===== DATA EXTRACTS

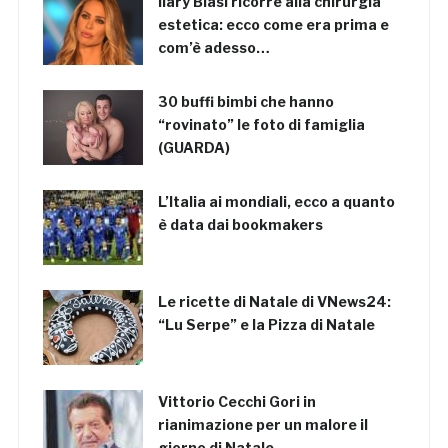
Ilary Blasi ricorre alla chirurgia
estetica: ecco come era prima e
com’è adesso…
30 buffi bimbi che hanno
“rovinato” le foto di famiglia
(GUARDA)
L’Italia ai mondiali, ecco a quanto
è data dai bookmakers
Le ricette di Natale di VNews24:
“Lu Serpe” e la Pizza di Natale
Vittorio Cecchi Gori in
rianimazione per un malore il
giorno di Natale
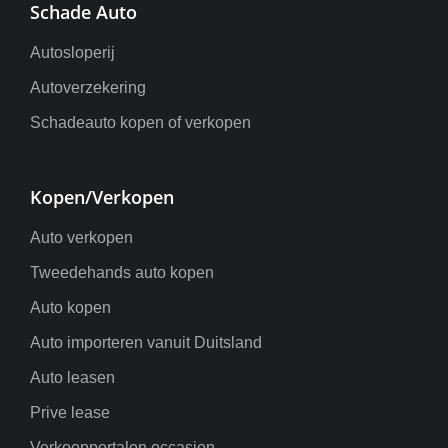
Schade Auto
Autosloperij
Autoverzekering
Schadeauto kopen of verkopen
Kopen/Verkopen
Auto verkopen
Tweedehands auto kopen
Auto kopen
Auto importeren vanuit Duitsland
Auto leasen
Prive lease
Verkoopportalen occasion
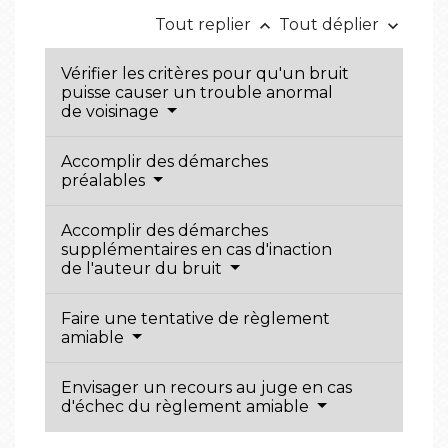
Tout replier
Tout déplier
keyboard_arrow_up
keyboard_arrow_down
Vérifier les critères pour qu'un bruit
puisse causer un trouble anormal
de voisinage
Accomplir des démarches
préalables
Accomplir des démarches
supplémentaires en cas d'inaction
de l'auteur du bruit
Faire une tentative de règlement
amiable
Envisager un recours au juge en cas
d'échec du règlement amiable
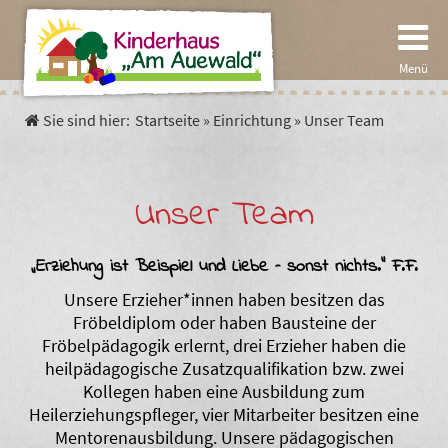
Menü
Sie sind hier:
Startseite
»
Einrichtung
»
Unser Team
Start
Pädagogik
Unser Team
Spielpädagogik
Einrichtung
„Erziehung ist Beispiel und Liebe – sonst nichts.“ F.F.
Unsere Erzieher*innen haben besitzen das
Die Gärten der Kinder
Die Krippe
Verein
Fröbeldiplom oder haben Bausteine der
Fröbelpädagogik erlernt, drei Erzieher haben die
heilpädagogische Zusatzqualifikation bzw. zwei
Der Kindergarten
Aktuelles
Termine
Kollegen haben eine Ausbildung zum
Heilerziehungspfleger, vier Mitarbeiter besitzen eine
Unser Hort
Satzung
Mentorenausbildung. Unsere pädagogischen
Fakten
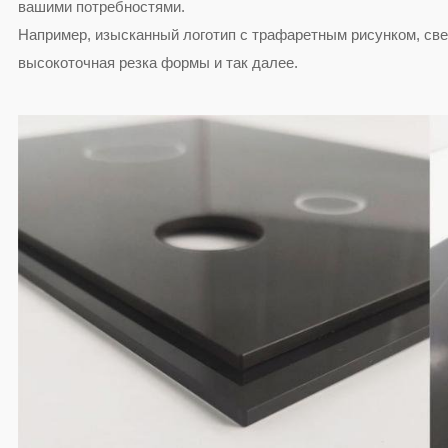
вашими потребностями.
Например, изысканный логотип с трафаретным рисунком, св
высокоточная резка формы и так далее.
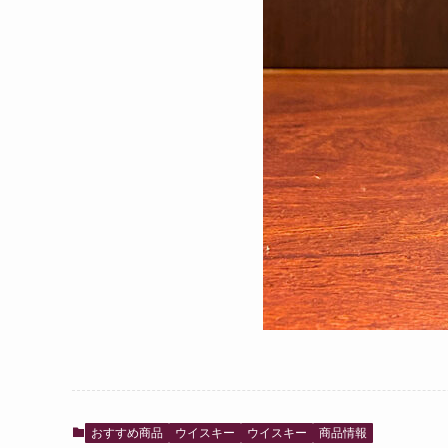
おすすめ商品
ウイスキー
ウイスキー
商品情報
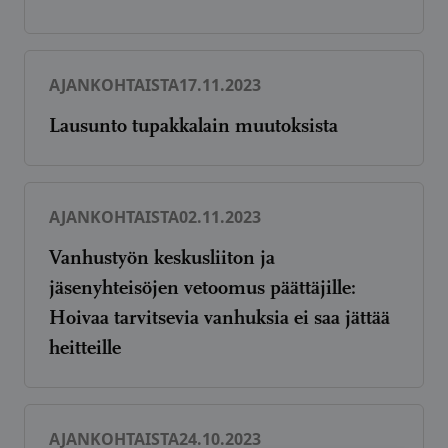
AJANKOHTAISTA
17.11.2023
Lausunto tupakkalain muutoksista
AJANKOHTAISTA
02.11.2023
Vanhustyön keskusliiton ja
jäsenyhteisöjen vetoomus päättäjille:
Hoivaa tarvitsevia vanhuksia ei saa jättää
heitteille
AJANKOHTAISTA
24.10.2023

==========

■ **PROMPT**: Taking the material above one line at a time, count the lines that include "Erzieher" as a word or string, and give only that number.

■ **TASK OUTPUT**: 2